Люди по большей части околачивались на больших улицах — мелкие улочки были прерогативой животных. Бездомные мокрые псины, чья шерсть была снедаема лишаем и другими болячками, и укусами, отряхивались от только что прошедшего дождя. Куры выходили из своих курятников, так осторожно и неторопливо, будто боясь внезапно нападения ласки или крыс, коих тут было немало. Они осматривали окружность, боясь быть застигнутыми врасплох еще одним порывом дождя, но в конце концов осмелев, выходили со двора и разгуливали даже по центральной дороге. Вороны занимались тем, что после дождика вычищали свои крылья от капель и умывались, отряхивая свои отяжелевшие перья. С приходом дождя жизнь замерла и медленно, но верна начала возрождаться с прежней силой.
План стража был ясен, словно безоблачный день, но легче от этого он не становился. Винарий встретился с Аргием, это подтверждают и другие люди, значит печать у них. Герцог Рэвенфилда дает стражу поручение и тот исчезает вместе с Аргием несколько дней назад. Осталось узнать, что это за поручение и куда они могли исчезнуть на несколько дней, но наверно в этом случае вряд ли они находились бы в городе, потому как им в "Одиноком Волке" видели Аргия и не позавчера, а около седмицы назад. Теперь стоило только положиться на слова Ордерика и узнать, какой приказ он отдал бывшему члену ордену стражей.
Замок, воистину, был самым высоким и величественным строением в Рэвенфилде и до сего момента, Флавиан не видел ничего более прекрасного, что могла бы создать рука человека. Но, Путеводный храм, или как его еще называют по-другому, храм Фонарщика, одного из Двенадцати богов имперского пантеона, был много меньше в размерах, но по стилю и внешнему виду он намного выделялся на фоне бесконечного числа однотипных высотных башен замка.
Храм располагался в северо-западной части города, практически вплотную примыкая к городской стене, его гигантский приплюснутый со всех сторон купол был похож на небольшую шапку из овчинной выделки, которую зимой носили северные пастухи. Купол этого здания был отлит из бронзы, ребра жесткости придавали ему вид странной геометрической фигуры и Флавиан понял, на что были они похожи. На плаще Галария был точно такой же знак — Двенадцатиконечное колесо, таким образом в центре купола эти лучи сходились и образовывали длинный фаллический наконечник.
Сам храм был огорожен высотным деревянным частоколом, а за этим забором располагался на площади храмового комплекса небольшой сад. Когда путники вошли внутрь двора, Флавиан сразу же ощутил прелестный запах, исходящий от цветов, которые только начинали цвести. Аллея, что вела к храму, была засажена яблонями и вишней — ни одно из плодоносных деревьев еще не начали цвести, маленькие небольшие яблоки украшали ветви древ. Народа здесь было немного — у входа в храм сидел нищий в оборванных лохмотьях с сальными волосами и перепачканным лицом. Под его пятую точку было подстелено одеяло из овчины, а сам он протягивал руку и просил подаяние у всякого входящего. Галарий по своей жестокосердной натуре ничего не подал нищему, а Флавиан просто подумал в своих мыслях, насколько это нелепо.
"Извини друг, но я сам хожу босым и в той же самой одежде, что и месяц назад".
Аллея заканчивалась у ступеней, что вели к открытым деревянным вратам. В храме могло было быть темно и пусто, однако свечи хоть как-то подсвечивали божественное вместилище.
Внутри, храм казался гигантским сооружением и пастух, всю жизнь проживший в однокомнатной хибаре с трудом себе мог представить, что люди могут создать такое великое и огромное сооружение.
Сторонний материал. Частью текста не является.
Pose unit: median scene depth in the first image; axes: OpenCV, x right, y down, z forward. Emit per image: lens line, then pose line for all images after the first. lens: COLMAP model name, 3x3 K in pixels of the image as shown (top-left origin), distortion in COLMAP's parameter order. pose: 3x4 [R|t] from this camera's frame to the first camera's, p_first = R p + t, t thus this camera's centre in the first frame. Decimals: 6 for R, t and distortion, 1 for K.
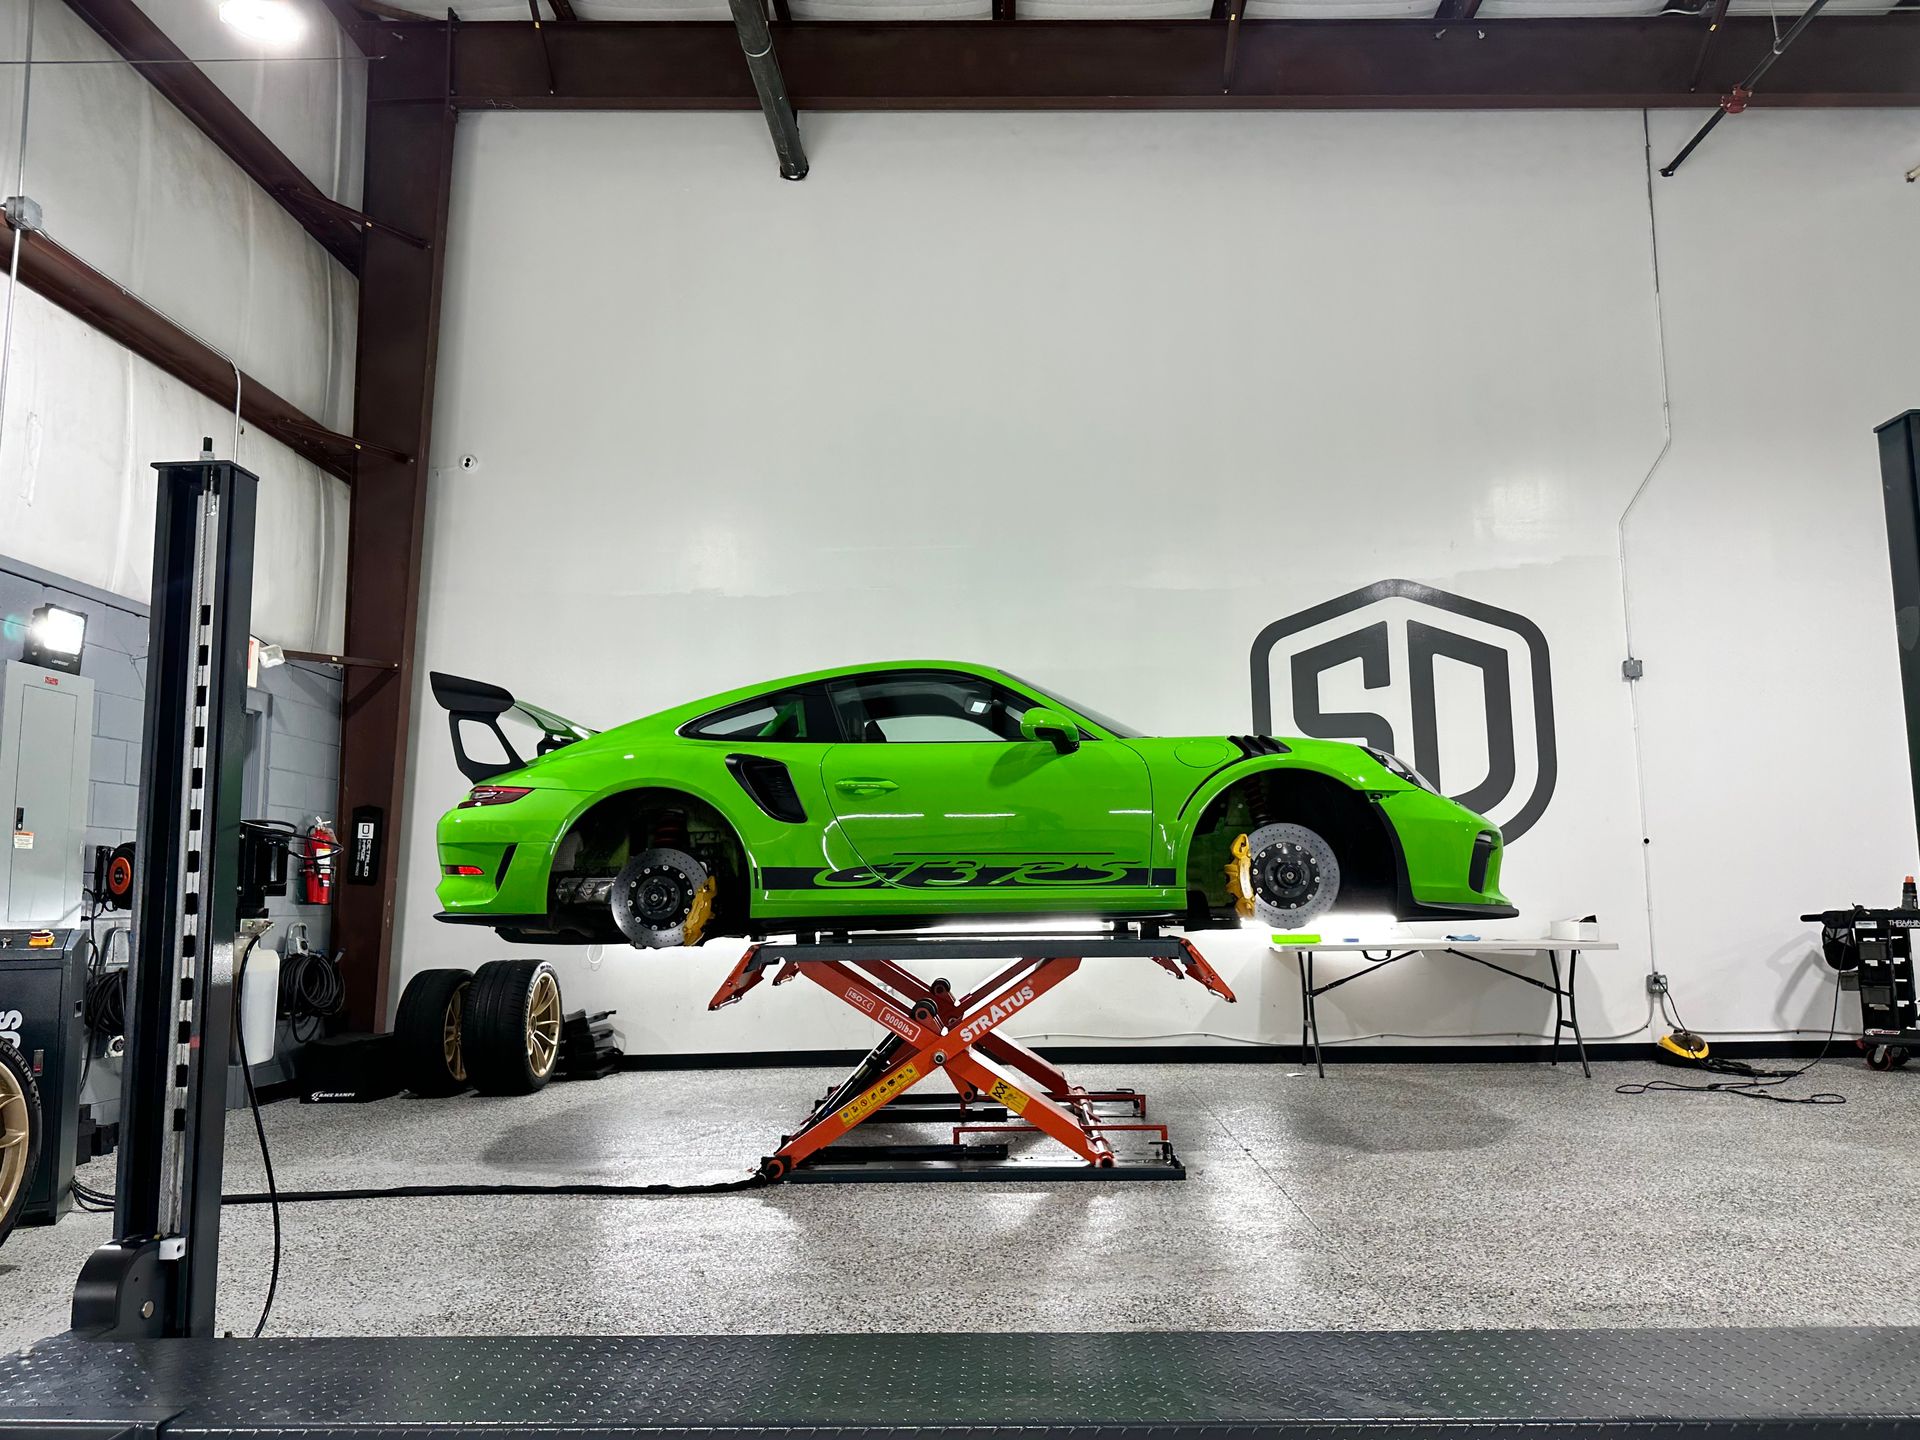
lens RADIAL K [[1381.7, 0, 960.0], [0, 1381.7, 721.7], [0, 0, 1]] dist [0.049308, 0.001697]
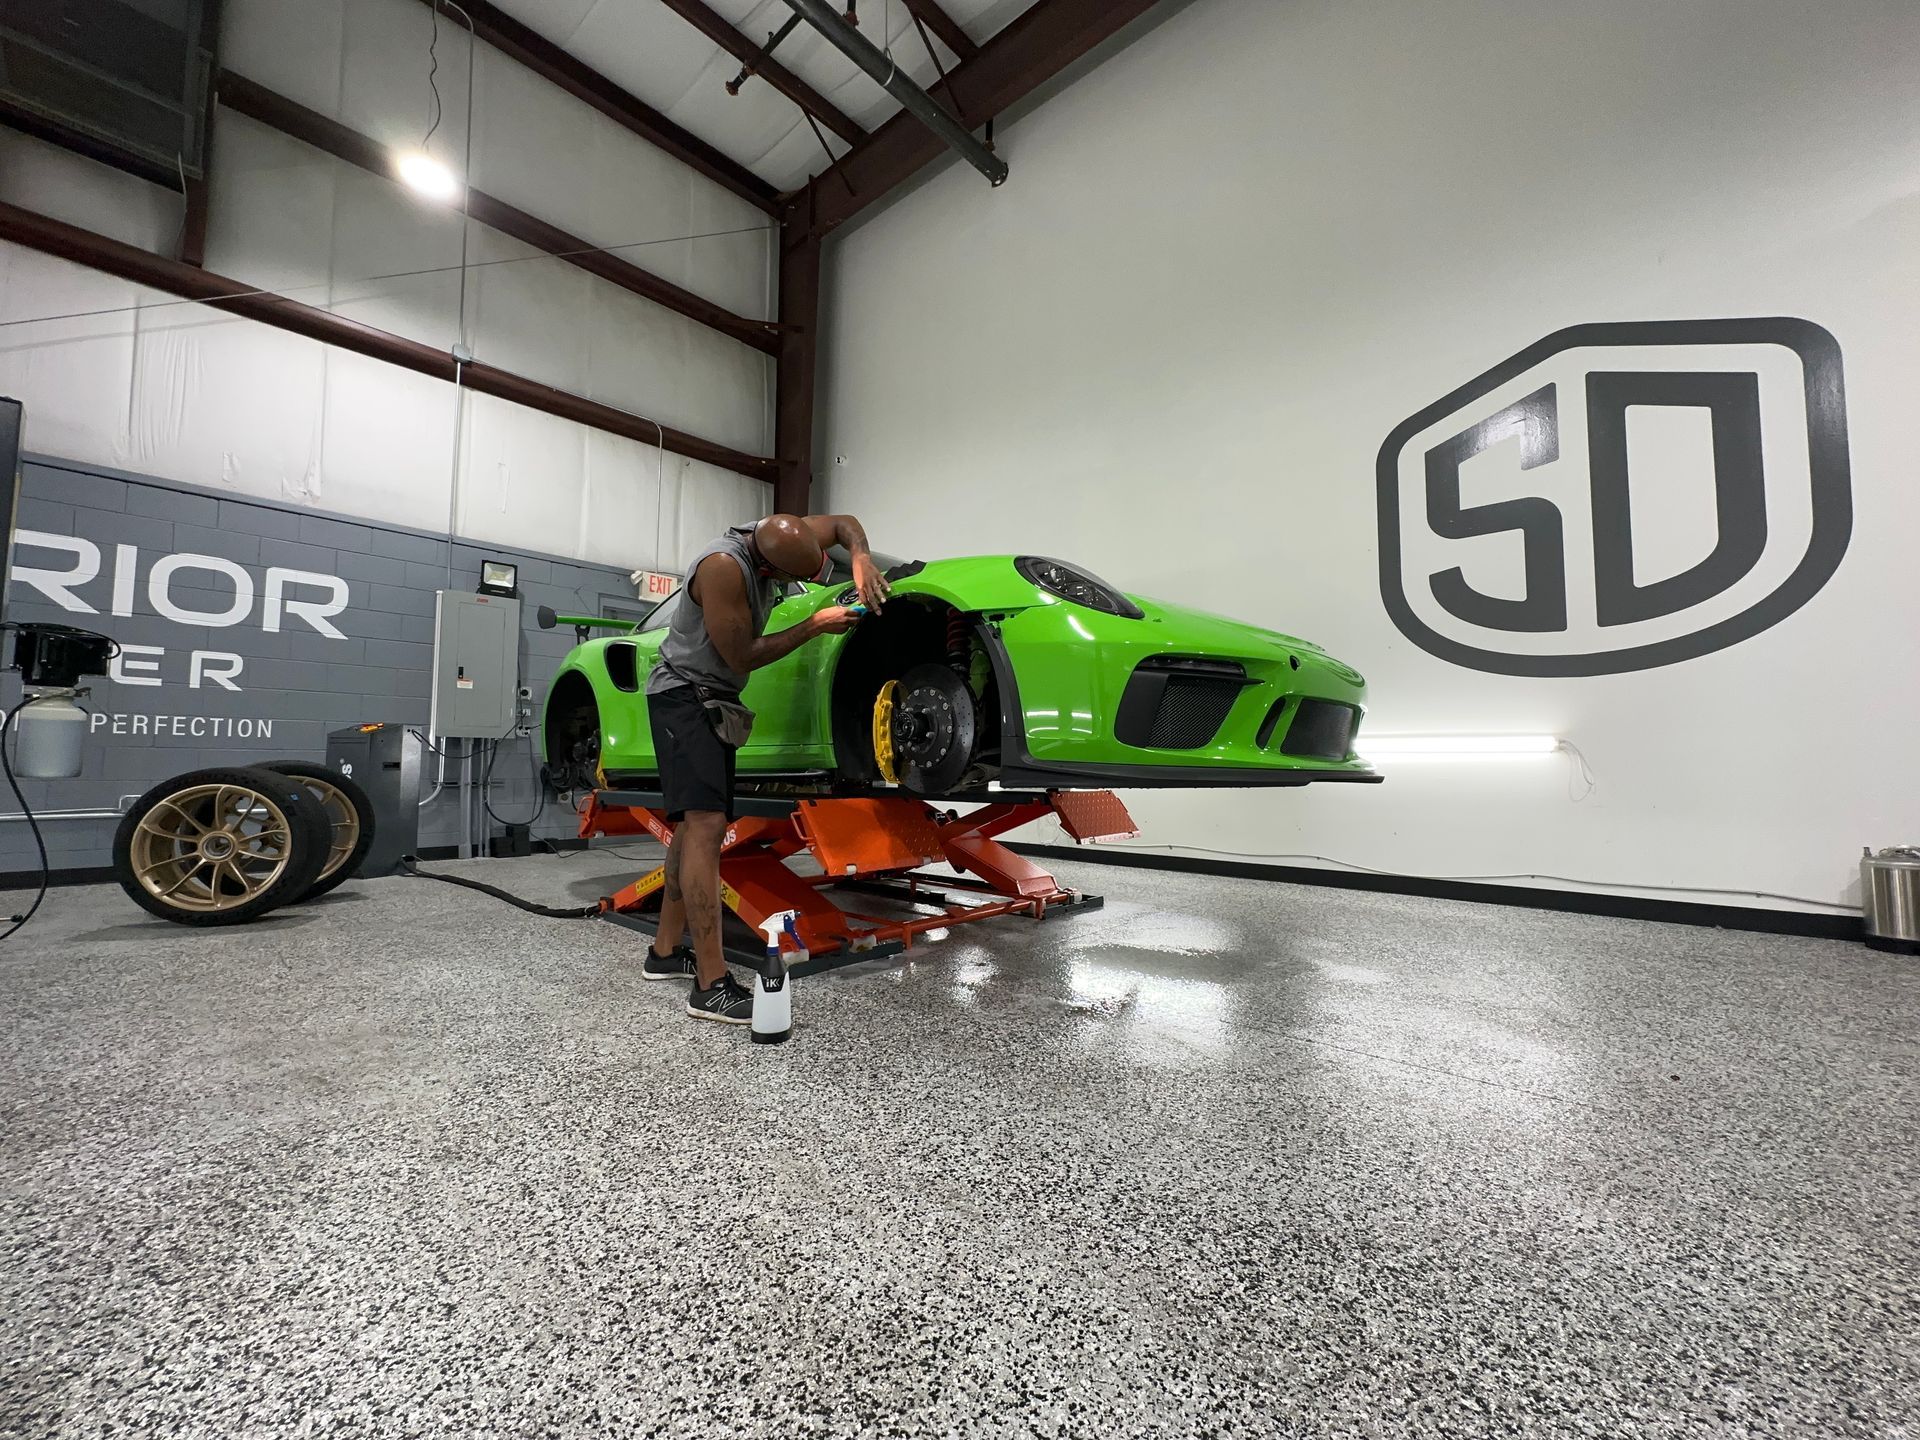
lens RADIAL K [[789.1, 0, 959.5], [0, 789.1, 715.6], [0, 0, 1]] dist [-0.001819, -0.000035]
pose [[0.763187, -0.023974, -0.645732, 0.337400], [0.061911, 0.997427, 0.036142, 0.084556], [0.643204, -0.067561, 0.762708, 0.416681]]
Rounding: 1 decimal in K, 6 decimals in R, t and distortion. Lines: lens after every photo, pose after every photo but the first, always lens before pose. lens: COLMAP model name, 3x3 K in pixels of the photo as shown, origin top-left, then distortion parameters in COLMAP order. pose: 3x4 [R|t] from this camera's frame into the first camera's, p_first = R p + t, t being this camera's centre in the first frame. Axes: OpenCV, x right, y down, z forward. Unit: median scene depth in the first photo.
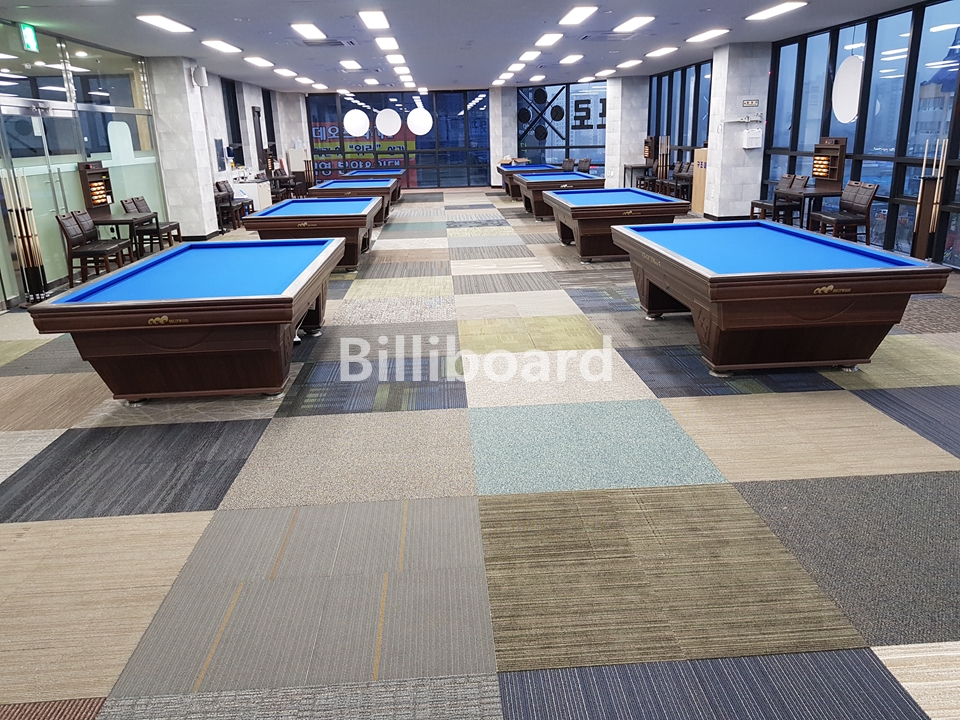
lens RADIAL K [[739.6, 0, 479.2], [0, 739.6, 355.3], [0, 0, 1]] dist [0.040084, -0.058855]
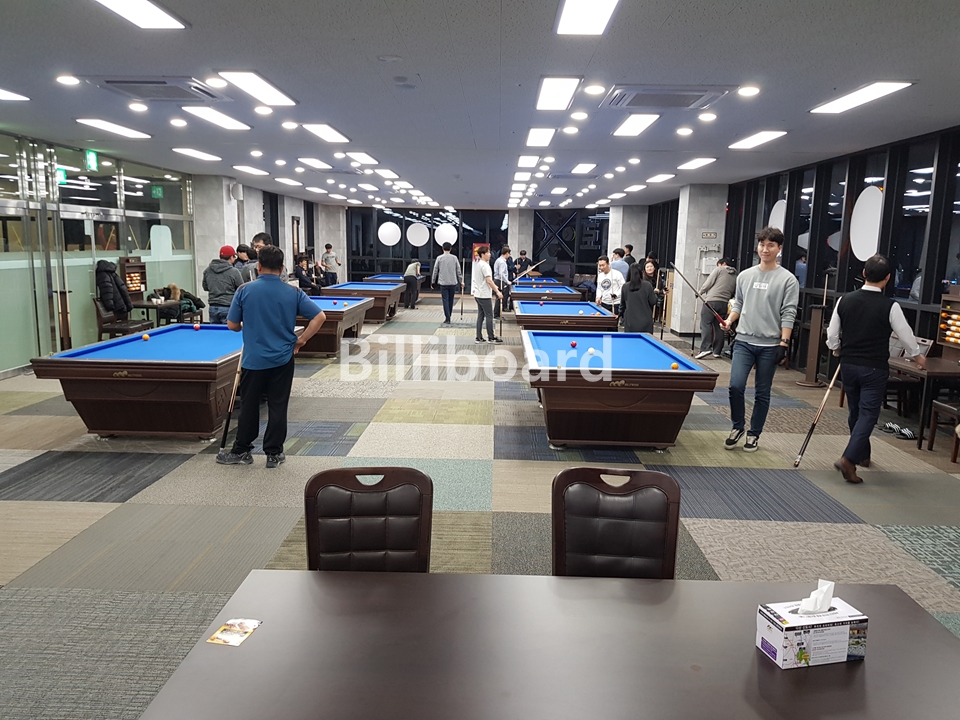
lens RADIAL K [[739.6, 0, 486.1], [0, 739.6, 360.1], [0, 0, 1]] dist [0.040084, -0.058855]
pose [[0.995727, 0.059873, -0.070311, 0.285814], [-0.068807, 0.988803, -0.132417, 0.053736], [0.061596, 0.136689, 0.988697, -0.274010]]
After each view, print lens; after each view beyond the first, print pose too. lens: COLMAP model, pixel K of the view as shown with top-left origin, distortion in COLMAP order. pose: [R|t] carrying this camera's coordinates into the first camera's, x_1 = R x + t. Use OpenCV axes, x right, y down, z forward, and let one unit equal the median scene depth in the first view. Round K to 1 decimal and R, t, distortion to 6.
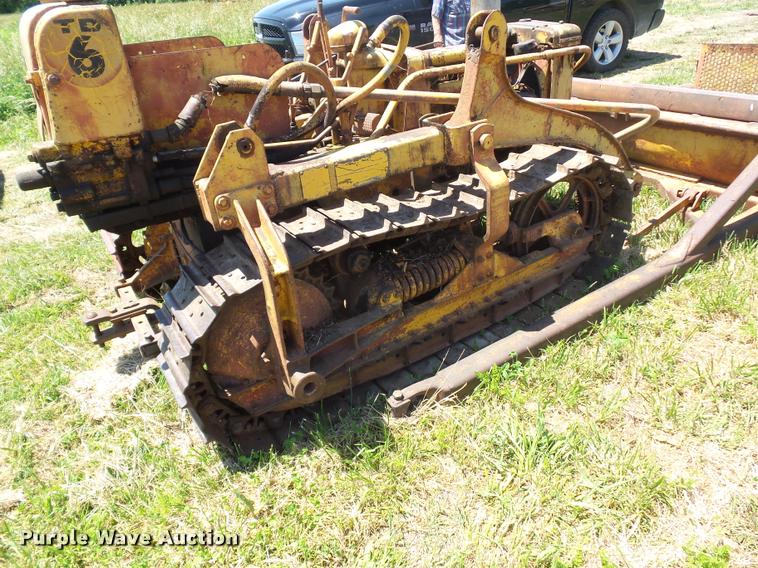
lens RADIAL K [[524.0, 0, 379.7], [0, 524.0, 282.2], [0, 0, 1]] dist [0.015646, -0.016672]
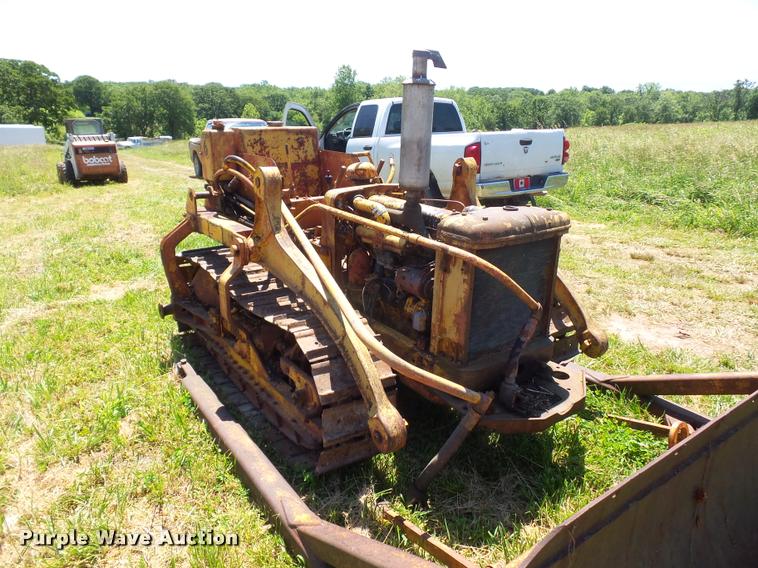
lens RADIAL K [[524.0, 0, 380.9], [0, 524.0, 286.6], [0, 0, 1]] dist [0.015646, -0.016672]
pose [[0.057380, 0.388023, -0.919862, 1.532237], [-0.509250, 0.803874, 0.307330, -0.815783], [0.858704, 0.450805, 0.243726, 1.049154]]
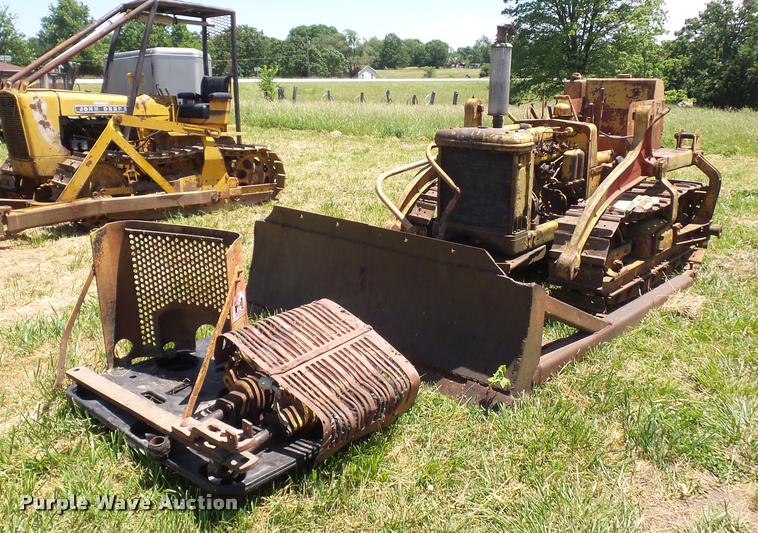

Где-то, в глубине души, он понимал, что это даже не самый большой храм в Империи, но величие и размеры Путеводного храма поражали все его воображение. Как только Флавиан переступил за порог этого строения, который был отделан металлической кромкой и обшитой бахромой, он оказался совершенно в другом мире. Город, со всеми катакомбами, вонючими переулками, суетой и торговлей, проблемами и заботами, остался позади, где-то там, здесь же время словно остановило свой поспешный бег, и замерло, в предвкушение чего-то божественного. От вида храма у пастуха замер дух и сам того не осознавая, он задержал свое дыхание, чтобы насладиться этой прекрасной картиной храма.
«Здесь живут боги», — и никто из людей не мог обитать в этом прекрасном мире, так думал Флавиан, созерцая красоты этого божественного земного приюта.